Последним за дело взялся Ульянов. Он спокойно открыл очередную поллитровку, затем заложил руки за спину и зубами оторвал бутылку от стола. Резким движением откинув голову назад, Ульянов придал бутылке вертикальное положение. Когда вся водка перелилась ему в глотку, Ульянов спокойно поставил пустую бутылку на стол и сдавленным голосом произнес:

– Учение Маркса всесильно, потому что оно верно.

Все (особенно Коллонтай) застыли в немом восторге. Остаток вечера Александра усиленно строила Ульянову глазки, но присутствие Крупской мешало нашему герою «разорвать дистанцию» с этой молодой и очень недурной особой.

С тех пор прошло пять лет. За эти годы Ульянов и Коллонтай несколько раз виделись в Женеве, и преданная революции Александра даже выполняла отдельные поручения нашего героя.

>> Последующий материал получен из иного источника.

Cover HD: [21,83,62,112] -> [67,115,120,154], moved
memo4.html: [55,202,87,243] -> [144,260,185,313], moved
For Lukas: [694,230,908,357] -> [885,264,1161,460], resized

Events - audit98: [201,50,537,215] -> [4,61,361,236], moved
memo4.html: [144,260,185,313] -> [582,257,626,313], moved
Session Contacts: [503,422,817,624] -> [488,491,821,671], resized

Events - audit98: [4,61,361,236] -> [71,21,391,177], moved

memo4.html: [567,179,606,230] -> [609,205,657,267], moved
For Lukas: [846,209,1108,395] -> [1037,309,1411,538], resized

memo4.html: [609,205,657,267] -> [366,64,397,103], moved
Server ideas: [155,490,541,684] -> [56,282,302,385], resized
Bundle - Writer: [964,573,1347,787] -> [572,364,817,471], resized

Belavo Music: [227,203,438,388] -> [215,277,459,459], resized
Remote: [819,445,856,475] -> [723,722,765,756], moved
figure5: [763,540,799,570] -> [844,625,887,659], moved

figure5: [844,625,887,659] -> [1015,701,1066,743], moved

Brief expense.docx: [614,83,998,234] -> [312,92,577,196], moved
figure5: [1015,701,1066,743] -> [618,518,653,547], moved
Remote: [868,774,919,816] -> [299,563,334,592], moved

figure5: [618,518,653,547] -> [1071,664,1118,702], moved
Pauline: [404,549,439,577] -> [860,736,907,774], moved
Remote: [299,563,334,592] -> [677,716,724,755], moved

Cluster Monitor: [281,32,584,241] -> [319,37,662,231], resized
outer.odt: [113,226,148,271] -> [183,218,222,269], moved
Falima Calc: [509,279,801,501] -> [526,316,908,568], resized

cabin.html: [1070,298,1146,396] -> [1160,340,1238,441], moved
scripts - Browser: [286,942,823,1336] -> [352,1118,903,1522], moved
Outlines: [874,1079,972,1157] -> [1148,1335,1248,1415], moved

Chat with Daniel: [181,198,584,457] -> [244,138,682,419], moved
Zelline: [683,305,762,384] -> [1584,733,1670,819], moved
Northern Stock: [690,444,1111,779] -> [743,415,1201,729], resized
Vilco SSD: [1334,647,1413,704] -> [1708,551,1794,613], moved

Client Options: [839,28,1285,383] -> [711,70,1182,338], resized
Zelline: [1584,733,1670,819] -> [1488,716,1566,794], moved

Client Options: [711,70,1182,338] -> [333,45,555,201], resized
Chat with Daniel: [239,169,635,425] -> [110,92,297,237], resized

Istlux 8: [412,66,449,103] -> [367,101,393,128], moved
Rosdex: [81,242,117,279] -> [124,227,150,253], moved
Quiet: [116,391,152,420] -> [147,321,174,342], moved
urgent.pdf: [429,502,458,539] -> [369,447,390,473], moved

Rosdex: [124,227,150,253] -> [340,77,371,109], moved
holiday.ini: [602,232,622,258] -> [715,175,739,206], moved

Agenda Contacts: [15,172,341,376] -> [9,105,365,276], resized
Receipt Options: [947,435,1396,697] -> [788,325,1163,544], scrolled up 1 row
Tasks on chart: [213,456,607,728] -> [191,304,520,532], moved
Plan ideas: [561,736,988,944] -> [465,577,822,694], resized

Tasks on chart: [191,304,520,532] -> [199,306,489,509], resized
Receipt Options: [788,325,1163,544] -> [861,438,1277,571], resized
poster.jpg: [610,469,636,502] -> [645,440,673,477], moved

Дочь царского генерала и крестница киевского генерал-губернатора Драгомирова, получившая прекрасное воспитание, Александра Михайловна Коллонтай часто и подолгу жила за границей, в совершенстве владела французским и английским языками, свободно объяснялась по немецки. Ее первым мужем был офицер-дворянин, с которым она разошлась по принципиальным (возможно, по политическим) соображениям. Освободившись от тяготивших ее семейных уз, эта бесспорно незаурядная женщина с головой ушла в революцию.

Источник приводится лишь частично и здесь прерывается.